The AFP correspondent saw several trucks bearing the acronyms of the World Health Organization (WHO) and the World Food Program (WFP) crossing the border.
Under a UN mechanism established in 2014, three years after the start of the war in Syria, UN humanitarian agencies could deliver food, water and medicine to rebel areas from this border crossing, without prior authorization from the Syrian government.
Violation of its sovereignty
But on July 11, this mechanism, denounced by the Syrian regime as a violation of its sovereignty even though it does not control it, was not renewed. And the UN announced at the beginning of August an agreement with Damascus to maintain it for six months.
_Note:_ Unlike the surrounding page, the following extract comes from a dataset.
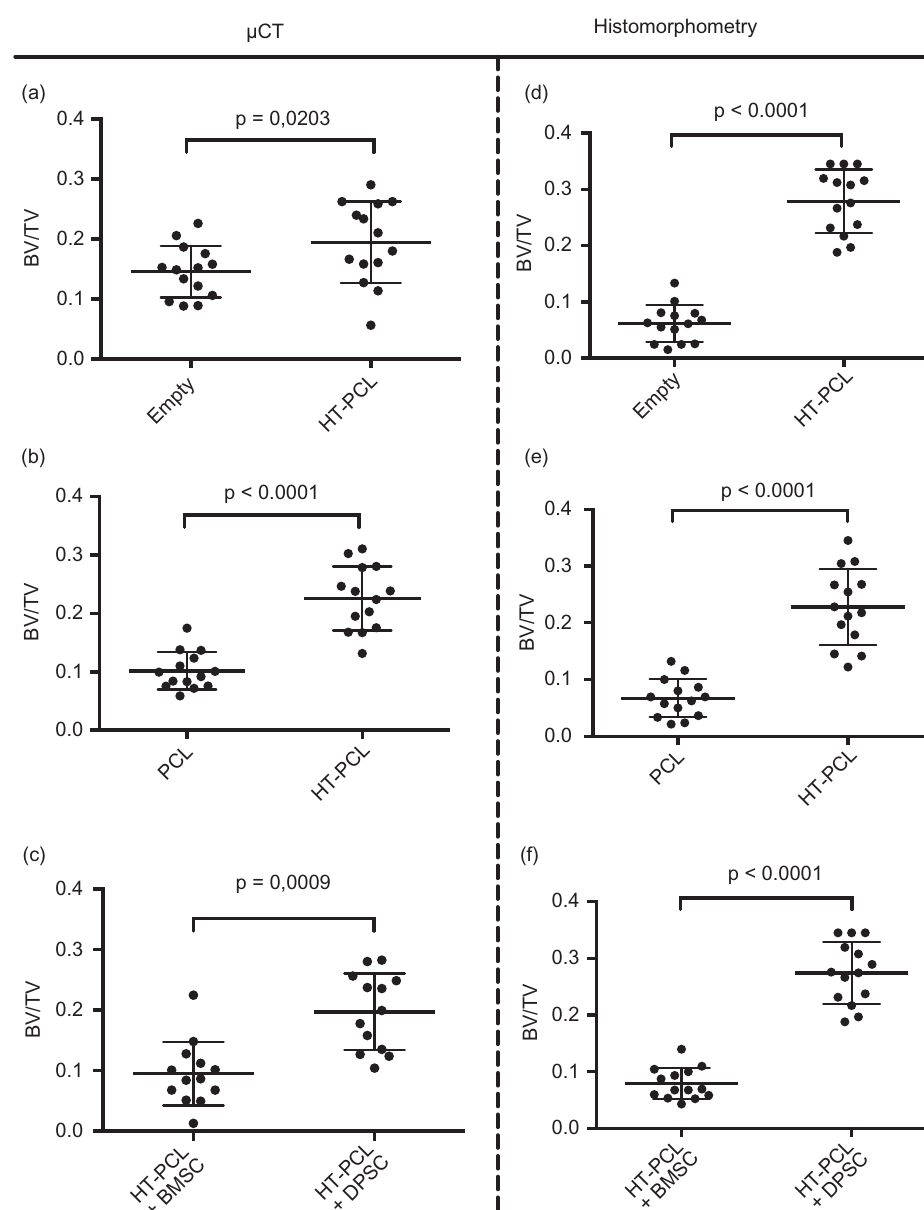
Figure 4. In vivo BV/TV results estimated with l CTand histomorphometry are presented as scatter plots. Individual data points are depicted with dots and middle bar represents the mean. Top and bottom bar represents standard deviations. The top two scatter plots (a and d) represent the paired sub-study with an empty defect and a HT-PCL scaffold. Middle two scatter plots (b and e) illustrate the PCL vs. HT-PCL sub-study, whereas bottom scatter plots (c and f) represent autologous BMSCs on HT-PCL scaffolds vs. autologous DPSCs on HT-PCL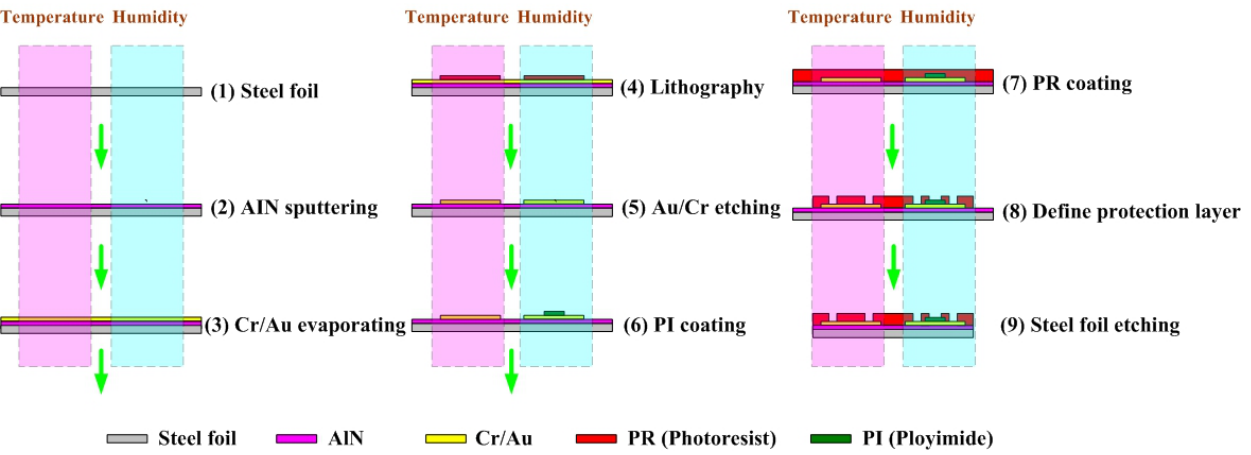
Figure 3. Fabrication of flexible micro sensors.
But several non-governmental organizations (NGOs) have warned of the risk that the delivery of aid through Bab Al-Hawa will be hampered by the Al-Assad regime.
Bab Al-Hawa is controlled by the jihadist group Hayat Tahrir Al-Sham (HTS, former local branch of Al-Qaeda), which dominates the last pocket of armed opposition in the northwest of the country.
After the devastating earthquake which struck Turkey and Syria in February, killing nearly 6,000 people in the latter country, NGOs and opponents criticized the slow pace of UN aid in the rebel territories in the northwest of the country, where more than four million people live.
In mid-February, Damascus had authorized the opening of two other crossing points with Turkey: Bab Al-Salamah and Al-Raï, but it was through Bab Al-Hawa that 85% of humanitarian aid passed for the northwest of the country.
With an authorization renewed every three months, the UN welcomed the fact that Syria had extended “until November 13” the permission to pass through these two other border crossings.
The conflict in Syria, triggered in 2011 by the repression of pro-democracy demonstrations, has left more than half a million dead, displaced millions of people and fragmented the country.